Reading text:
- - -

Replication is a key principle of the scientific method. Successful replication increases the probability, and therefore confidence, that a given claim or effect is true: After all, if one study finds X, other studies should also find X, assuming they follow or build upon the original study design.

Despite widespread controversies and concern about the replication crisis over the past two decades, there’s little evidence that things are getting better. The problem isn’t just that many studies are nonreplicable but also that findings from nonreplicable studies continue to be cited by subsequent studies. “Failed papers,” as a 2020 analysis dubbed them, “circulate through the literature as quickly as replicating papers.”

Bad science travels fast

A new study published in Science Advances suggests the problem may be even worse than we thought, finding that nonreplicable papers receive 16 more citations per year than replicable ones, on average. Over time, that translates to 153 more citations.

- - -

Explore the material:
[1] List every number written in numerals in the text on the replication crisis.
[2] Restate the text on the replication crisis between "Replication is a" and "original study design.", inclusive, renaming "claim" as "hypothesis".
[3] Decide whether each statement agrees with the text on the replication crisis, answering yes or no and quoting the words that settle it: (a) A 2020 analysis called nonreplicable papers "failed papers." (b) The new study appeared in Nature. (c) Nonreplicable papers receive fewer citations than replicable ones.
The data comes from a separate source.

- - -

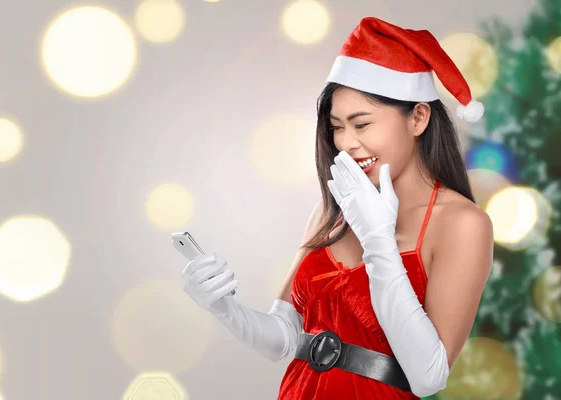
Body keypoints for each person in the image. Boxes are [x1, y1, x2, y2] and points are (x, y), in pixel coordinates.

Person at [181, 16, 494, 399]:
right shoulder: (333, 209)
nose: (345, 143)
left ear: (418, 117)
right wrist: (221, 307)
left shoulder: (462, 223)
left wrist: (378, 239)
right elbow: (282, 339)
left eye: (361, 125)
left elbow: (428, 376)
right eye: (336, 127)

- - -

Answer section:
[1] 2020, 16, 153

[2]
Replication is a key principle of the scientific method. Successful replication increases the probability, and therefore confidence, that a given hypothesis or effect is true: After all, if one study finds X, other studies should also find X, assuming they follow or build upon the original study design.

[3]
(a) Yes: "“Failed papers,” as a 2020 analysis dubbed them"
(b) No: "A new study published in Science Advances"
(c) No: "nonreplicable papers receive 16 more citations per year than replicable ones, on average"